The Financial Conduct Authority (FCA) has confirmed its move to ban all discretionary commission models in motor finance to save car buyers £165 million-per-year and eliminate “conflicts of interest” in the sector.
Set to come into force from January 28 next year, the ban follows consultation in October last year which was expected to result in a final decision in Q2, before the COVID-19 coronavirus held-up the FCA’s decision-making process.
Christopher Woolard, the FCA’s interim chief executive, said: “By banning this type of commission, where brokers are rewarded for charging consumers higher rates, we will increase competition and protect consumers.
“We estimate that consumers could save £165m because of today’s action.”
The FCA said that, during the course of its investigation into motor finance, those contesting its plan to implement a ban on discretionary rates said that a ban would penalise those firms that use these commission models to deliver a customer benefit – the Reducing Difference in Charges (reducing DiC) model.
“Similarly, a trade body argued that disclosure alone would allow consumers to make informed decisions about the true cost of a product,” the FCA said.
Others argued that an interest rate cap would provide an effective solution.
But the FCA concluded that an outright ban would be the “most effective way of addressing harm”.
Its report, published today (July 28), said: “While some firms may feel comfortable that they can operate these commission models responsibly, they still present brokers with an incentive to charge customers more.
“The harm we identified in the motor finance review – which looked at Increasing DiC, Reducing DiC and Scaled models – shows that robust, proportionate action is required.”
Commenting on the FCA’s announcement, Adrian Dally, head of motor finance at the Finance and Leasing Association (FLA), said: “This is a welcome announcement from the FCA as it provides clarity for the industry. We are also pleased that the regulator accepted our point about the need to monitor the consumer hire market as the ban on discretionary commissions does not extend to personal contract hire agreements.”
As part of the changes made by the FCA, it has also amended its guidence related to commission disclosure.
CONC 3.7.4G is amended so it is clear that firms should disclose the nature of commission in their financial promotions (as well as when making a recommendation).
The FCA said that the guidence clarifies that firms should consider the impact commission could have on a customer’s willingness to transact and that firms should consider whether and how much commission can vary depending on the lender, product or other permissible factors and tailor their disclosures accordingly.

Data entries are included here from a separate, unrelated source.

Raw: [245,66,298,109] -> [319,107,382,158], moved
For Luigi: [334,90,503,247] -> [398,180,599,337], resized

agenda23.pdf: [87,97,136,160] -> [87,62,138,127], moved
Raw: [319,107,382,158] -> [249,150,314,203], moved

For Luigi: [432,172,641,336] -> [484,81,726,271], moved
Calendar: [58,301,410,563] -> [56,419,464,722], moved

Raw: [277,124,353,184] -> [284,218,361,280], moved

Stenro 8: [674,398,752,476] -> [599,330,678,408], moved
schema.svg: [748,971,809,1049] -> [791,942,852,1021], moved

CONC 4.5.3R clarifies that the existence and nature of commission arrangements where the commission varies depending on the lender, product or other permissible factors should always be disclosed prominently.
The disclosure must also cover how the arrangements could affect the price payable by the customer, it said.
The FCA described its changes to commission disclosure as “relatively minor”, adding that they had been designed to be “low cost and result in refinements to firms’ existing practices”.
It said: “We believe our changes will make it more likely that consumers get timely information. In turn, this should increase (consumers’) ability to make more appropriate decisions.”
The FCA said that the current discretionary finance rates offered by some car retailers and brokers created an incentive to sell more expensive credit to some customers as a result of commission which is linked to the interest rate that a customer pays.
Under the discretionary system, a broker can effectively set its own interest rate and the FCA found that the widespread use of this type of commission creates an incentive for brokers to “act against customers’ interests”.
Preventing the use of this type of commission would remove the financial incentive for brokers to increase the interest rate that a customer pays and give lenders more control over the prices customers pay for their motor finance.
Many car retailers have already moved away from a discretionary model. However, the FCA said that it has agreed to give firms limited additional time to implement the new rules in the light of consultation feedback and the additional operational pressures which the sector is facing at present.
It also issued a warning to finance operators who might seek to find a new commission-based model to reinstate higher levels of income from motor finance, however.
The FCA said: “We will look closely at any attempt by a motor finance firm to introduce a commission model that could lead to the same harm that we have sought to ban.
“We will monitor how well firms comply with the ban on discretionary commission models by carrying out supervisory work across a sample of firms. This work will start in September 2021.
“We will also carry out a point-of-sale mystery shop exercise to measure lenders’ control over dealer networks.”